When people decide to divorce later in life, they may have particular concerns about their financial future. One of the most significant aspects of “gray divorce” can be the distribution of retirement funds. These distributions are increasingly common, especially as the divorce rate for people over 50 has more than doubled over the past two decades. These divorces can be substantially different from those between younger people. In many cases, the split is more amicable, and issues like child support and custody are unlikely to be significant.
However, property division issues like the distribution of retirement funds can be a major concern. Each partner may need to make changes to increase his or her own retirement investments after the divorce is finalized, especially if he or she is close to retirement age. In addition, it’s very important to follow proper procedure when preparing for the division of these funds. If errors are made, they can be costly as people may be hit with expensive and unnecessary taxes or penalties as a result.
In order to divide a 401(k) in a divorce, a qualified domestic relations order, or QDRO, must be obtained from the court. This type of court order is delivered to the plan administrator and orders a specific division of the qualified plan. This allows a transfer of these funds to a plan in the name of the other divorcing spouse.
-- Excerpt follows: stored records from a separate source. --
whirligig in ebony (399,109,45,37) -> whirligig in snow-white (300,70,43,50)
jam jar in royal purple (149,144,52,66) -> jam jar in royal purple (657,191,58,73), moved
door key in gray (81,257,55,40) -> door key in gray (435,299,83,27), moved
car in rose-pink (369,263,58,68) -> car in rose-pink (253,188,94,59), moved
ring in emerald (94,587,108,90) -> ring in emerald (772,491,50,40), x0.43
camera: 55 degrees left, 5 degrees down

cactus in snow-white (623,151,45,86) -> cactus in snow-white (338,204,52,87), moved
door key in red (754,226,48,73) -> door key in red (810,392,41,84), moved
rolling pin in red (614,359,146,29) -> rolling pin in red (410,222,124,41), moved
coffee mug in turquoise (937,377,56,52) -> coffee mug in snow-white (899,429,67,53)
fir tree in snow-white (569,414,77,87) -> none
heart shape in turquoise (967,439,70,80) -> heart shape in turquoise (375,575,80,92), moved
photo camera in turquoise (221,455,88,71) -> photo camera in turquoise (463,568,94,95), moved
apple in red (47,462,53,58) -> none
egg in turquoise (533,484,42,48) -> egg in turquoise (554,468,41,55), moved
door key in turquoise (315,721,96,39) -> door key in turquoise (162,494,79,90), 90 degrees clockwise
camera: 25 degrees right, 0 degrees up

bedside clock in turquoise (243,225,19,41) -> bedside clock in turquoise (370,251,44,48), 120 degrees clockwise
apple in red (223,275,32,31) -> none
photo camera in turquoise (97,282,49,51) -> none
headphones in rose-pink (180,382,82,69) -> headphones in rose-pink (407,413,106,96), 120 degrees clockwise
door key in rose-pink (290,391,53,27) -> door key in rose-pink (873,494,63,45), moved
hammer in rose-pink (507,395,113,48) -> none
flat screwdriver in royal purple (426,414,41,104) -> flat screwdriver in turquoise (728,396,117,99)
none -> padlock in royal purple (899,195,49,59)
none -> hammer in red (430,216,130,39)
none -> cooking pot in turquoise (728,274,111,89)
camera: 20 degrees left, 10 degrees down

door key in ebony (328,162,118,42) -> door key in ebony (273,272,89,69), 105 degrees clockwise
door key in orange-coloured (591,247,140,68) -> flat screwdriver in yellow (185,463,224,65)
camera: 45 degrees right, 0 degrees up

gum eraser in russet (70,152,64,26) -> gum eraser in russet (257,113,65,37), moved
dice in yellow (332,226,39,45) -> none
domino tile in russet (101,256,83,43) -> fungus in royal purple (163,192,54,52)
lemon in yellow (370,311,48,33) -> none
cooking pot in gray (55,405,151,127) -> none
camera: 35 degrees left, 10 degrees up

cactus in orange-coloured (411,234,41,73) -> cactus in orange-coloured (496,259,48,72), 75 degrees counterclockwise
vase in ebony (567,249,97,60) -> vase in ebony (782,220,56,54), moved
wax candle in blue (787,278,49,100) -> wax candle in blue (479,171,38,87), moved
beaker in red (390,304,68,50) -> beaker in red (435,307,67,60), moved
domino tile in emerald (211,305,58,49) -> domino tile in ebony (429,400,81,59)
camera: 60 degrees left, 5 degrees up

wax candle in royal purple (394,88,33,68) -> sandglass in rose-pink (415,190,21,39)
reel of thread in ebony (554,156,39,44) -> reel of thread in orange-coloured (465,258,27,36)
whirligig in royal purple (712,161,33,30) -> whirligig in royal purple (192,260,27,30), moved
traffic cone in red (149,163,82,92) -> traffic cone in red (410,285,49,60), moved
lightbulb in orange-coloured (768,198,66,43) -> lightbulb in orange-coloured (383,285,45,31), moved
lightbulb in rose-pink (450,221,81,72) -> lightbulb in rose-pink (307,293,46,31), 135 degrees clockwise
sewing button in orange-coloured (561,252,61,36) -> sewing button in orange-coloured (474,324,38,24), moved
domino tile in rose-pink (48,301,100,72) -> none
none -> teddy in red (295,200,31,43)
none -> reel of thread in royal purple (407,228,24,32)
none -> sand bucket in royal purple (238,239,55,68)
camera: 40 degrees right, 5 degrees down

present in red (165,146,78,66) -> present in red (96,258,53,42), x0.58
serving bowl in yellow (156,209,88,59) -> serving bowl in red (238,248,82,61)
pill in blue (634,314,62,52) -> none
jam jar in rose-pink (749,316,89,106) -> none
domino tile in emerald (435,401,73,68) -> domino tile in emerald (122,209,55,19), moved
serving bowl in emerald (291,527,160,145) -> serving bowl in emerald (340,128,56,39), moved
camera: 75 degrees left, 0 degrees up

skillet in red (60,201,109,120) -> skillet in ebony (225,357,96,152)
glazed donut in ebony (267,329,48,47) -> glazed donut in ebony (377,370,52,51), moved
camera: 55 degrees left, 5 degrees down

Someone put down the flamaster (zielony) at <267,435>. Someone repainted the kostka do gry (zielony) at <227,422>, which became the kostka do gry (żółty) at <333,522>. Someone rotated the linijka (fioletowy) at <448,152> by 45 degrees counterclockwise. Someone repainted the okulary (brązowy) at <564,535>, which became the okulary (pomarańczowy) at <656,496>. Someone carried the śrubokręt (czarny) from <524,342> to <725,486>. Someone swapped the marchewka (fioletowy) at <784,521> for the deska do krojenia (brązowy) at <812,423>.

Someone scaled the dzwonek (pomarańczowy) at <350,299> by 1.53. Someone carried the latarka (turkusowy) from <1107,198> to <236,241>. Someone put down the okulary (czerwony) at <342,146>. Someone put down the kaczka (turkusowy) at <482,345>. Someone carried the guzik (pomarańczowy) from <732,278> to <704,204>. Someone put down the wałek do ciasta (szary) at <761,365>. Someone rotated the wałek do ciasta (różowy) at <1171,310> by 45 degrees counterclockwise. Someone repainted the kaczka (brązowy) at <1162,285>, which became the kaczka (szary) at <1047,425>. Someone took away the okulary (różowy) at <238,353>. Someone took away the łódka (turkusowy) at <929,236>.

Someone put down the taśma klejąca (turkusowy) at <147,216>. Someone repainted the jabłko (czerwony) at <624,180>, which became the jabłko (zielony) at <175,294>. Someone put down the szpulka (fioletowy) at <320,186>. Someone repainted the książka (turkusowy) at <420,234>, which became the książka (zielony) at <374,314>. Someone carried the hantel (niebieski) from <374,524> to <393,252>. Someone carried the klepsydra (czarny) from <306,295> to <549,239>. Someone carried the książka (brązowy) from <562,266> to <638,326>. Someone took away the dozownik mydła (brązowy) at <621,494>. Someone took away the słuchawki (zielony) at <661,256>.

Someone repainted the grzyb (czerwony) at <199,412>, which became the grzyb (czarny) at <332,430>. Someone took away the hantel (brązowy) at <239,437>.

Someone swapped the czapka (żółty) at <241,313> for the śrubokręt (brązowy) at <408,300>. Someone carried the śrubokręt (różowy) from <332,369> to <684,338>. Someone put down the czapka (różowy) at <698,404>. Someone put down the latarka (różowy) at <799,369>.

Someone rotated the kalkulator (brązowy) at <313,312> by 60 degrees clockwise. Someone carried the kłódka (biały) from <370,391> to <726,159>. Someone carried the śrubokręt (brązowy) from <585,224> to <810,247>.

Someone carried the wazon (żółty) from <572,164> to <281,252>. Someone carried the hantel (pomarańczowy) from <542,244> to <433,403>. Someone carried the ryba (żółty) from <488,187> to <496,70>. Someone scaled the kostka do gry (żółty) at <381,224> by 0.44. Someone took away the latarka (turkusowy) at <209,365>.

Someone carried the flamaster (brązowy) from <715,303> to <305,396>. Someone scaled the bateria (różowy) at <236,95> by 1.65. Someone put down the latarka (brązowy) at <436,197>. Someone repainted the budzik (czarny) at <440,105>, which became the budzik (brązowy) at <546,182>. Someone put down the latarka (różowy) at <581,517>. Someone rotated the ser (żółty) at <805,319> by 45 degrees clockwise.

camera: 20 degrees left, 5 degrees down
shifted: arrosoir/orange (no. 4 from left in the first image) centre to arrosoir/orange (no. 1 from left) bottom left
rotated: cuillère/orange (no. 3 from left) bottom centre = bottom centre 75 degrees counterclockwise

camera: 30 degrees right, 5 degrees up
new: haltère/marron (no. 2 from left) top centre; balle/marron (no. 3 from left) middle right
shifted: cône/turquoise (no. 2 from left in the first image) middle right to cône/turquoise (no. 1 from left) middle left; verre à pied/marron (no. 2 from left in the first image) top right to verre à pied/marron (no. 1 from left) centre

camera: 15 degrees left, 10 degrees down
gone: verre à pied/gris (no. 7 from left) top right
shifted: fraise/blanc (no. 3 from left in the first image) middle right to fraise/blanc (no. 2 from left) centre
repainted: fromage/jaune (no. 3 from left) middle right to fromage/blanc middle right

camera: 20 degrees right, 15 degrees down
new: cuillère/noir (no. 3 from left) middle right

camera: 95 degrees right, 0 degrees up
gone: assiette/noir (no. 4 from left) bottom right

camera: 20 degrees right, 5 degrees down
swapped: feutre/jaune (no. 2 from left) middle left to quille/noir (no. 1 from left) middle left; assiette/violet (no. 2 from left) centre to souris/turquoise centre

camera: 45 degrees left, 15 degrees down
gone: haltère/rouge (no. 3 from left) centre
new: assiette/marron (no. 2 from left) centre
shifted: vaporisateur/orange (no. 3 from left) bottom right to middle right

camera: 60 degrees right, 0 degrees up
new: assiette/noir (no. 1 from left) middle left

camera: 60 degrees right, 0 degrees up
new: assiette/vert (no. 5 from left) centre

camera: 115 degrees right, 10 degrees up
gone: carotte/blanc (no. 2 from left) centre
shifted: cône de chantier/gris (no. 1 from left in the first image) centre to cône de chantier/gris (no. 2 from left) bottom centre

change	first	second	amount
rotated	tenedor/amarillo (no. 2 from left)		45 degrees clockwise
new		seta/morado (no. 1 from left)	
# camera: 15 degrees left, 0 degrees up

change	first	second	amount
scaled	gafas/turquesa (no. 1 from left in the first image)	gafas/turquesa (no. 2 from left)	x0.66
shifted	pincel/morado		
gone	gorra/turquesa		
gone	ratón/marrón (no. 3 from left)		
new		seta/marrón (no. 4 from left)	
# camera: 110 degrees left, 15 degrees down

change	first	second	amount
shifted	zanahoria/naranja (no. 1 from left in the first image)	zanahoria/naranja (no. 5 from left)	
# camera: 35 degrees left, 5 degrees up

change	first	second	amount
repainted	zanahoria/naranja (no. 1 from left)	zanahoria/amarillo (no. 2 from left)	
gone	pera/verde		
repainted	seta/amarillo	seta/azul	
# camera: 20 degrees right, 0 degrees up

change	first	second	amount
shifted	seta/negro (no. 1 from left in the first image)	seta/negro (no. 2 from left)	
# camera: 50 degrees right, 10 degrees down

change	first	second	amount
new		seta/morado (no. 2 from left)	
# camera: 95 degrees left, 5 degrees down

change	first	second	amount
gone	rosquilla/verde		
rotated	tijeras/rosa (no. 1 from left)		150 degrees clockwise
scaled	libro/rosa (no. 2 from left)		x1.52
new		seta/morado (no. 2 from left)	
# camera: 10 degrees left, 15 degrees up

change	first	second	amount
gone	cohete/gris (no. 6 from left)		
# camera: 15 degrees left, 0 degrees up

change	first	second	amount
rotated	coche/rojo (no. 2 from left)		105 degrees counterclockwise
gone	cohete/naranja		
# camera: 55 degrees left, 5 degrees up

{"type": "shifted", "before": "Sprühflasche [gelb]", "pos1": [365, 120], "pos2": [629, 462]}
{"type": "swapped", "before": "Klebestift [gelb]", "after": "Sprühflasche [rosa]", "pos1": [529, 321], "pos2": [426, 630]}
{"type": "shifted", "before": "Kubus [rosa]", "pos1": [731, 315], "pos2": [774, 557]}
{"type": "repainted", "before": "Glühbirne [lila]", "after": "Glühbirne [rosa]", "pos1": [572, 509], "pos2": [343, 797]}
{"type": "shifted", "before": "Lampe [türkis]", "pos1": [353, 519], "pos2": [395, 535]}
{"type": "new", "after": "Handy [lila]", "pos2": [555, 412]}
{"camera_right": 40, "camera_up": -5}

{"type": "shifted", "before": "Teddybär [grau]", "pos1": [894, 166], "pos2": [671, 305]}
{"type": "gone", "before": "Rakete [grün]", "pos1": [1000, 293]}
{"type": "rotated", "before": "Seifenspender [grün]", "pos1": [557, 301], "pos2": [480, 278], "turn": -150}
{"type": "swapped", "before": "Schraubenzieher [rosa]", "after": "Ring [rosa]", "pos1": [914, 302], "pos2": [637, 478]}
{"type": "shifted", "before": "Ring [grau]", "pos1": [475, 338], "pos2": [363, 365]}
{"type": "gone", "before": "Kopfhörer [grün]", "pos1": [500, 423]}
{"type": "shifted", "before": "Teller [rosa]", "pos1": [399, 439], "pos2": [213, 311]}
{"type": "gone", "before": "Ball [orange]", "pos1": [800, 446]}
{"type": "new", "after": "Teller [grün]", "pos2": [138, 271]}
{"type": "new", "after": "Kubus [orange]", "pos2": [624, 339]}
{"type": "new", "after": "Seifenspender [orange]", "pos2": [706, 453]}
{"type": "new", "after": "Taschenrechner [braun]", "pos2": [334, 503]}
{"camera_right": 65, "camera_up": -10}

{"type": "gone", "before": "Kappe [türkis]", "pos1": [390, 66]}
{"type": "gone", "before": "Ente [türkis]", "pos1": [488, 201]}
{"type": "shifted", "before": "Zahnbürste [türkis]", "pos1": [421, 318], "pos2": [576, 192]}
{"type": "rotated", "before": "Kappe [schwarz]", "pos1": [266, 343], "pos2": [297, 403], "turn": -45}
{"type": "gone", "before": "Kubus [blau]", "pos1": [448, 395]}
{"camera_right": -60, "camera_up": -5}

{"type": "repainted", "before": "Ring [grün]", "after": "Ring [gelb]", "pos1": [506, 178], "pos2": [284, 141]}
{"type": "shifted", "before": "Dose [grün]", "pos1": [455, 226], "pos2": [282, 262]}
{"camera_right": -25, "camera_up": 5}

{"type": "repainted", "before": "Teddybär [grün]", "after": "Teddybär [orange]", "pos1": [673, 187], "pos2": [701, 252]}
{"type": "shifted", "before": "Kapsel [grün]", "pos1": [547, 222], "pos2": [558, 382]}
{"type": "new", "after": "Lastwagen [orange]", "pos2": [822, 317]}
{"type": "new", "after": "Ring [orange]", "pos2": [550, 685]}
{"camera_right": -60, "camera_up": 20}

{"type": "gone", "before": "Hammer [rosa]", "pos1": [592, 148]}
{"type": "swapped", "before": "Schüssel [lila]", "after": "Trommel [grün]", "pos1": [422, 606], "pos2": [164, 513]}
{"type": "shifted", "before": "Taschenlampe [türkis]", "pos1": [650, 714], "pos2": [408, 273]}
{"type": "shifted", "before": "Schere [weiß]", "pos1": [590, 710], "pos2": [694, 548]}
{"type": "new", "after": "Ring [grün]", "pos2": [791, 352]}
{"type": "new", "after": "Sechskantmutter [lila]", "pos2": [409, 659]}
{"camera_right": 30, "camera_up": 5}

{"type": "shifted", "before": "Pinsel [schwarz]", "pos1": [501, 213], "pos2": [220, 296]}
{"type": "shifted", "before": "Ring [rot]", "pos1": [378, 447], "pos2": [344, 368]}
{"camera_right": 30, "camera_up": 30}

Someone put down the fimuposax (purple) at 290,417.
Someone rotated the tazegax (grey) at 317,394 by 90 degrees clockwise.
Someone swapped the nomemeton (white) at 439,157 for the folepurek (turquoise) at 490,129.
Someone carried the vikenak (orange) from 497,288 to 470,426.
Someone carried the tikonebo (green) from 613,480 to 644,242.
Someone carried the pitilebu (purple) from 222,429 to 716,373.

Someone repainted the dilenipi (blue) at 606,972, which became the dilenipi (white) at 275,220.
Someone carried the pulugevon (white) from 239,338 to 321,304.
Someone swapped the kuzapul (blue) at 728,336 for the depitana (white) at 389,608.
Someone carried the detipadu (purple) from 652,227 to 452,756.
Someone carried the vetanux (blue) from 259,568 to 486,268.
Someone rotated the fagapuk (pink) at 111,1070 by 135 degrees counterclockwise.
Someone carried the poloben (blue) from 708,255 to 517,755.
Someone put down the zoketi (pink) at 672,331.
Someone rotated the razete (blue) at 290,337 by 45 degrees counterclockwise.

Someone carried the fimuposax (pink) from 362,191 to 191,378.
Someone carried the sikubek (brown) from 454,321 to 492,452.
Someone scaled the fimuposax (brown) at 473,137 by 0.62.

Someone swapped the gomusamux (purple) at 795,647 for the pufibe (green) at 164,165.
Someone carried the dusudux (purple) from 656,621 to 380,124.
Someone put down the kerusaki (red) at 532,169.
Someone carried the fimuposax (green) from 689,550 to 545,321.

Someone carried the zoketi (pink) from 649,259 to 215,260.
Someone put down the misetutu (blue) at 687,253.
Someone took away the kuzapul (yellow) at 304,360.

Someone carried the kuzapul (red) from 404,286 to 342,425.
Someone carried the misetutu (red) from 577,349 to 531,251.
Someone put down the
Individual Retirement Accounts, or IRAs, are handled differently; these distributions can be dealt with by including the agreed-upon division in the divorce decree.
Divorcing after the age of 50 can require extra attention to the financial matters that arise with the end of a marriage. A family law attorney may work with a divorcing spouse to advocate for his or her interests, protect key assets and strive to achieve a fair settlement in the property division process.